To-do item. Your output must consist of the records printed verbatim, with the pictures excluded.

Data for analysis.
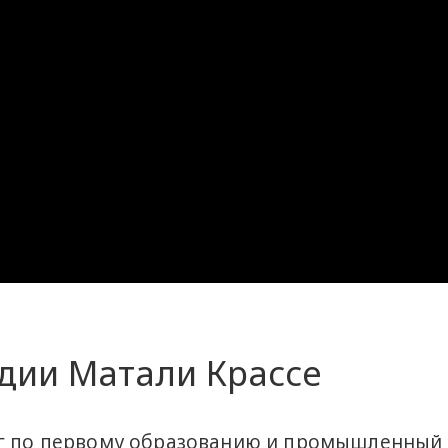
удии Матали Крассе
ог по первому образованию и промышленный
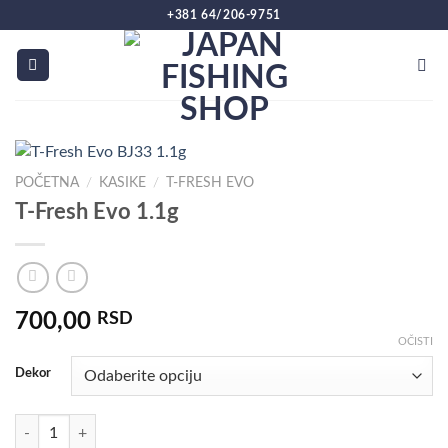
Preskoči
+381 64/206-9751
na
sadržaj
POČETNA
/
KASIKE
/
T-FRESH EVO
T-Fresh Evo 1.1g
700,00
RSD
OČISTI
Dekor
T-Fresh Evo 1.1g količina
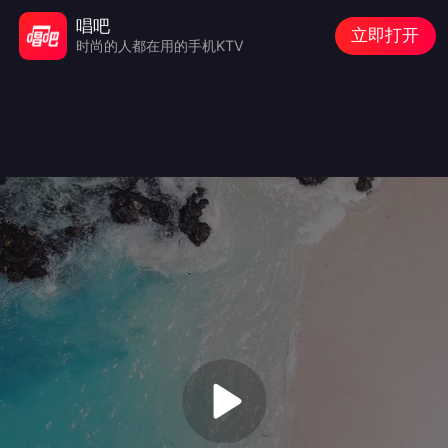
唱吧
立即打开
时尚的人都在用的手机KTV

Result of the exercise.
удии Матали Крассе
ог по первому образованию и промышленный
Preskoči
+381 64/206-9751
na
sadržaj
POČETNA
/
KASIKE
/
T-FRESH EVO
T-Fresh Evo 1.1g
700,00
RSD
OČISTI
Dekor
T-Fresh Evo 1.1g količina
唱吧
立即打开
时尚的人都在用的手机KTV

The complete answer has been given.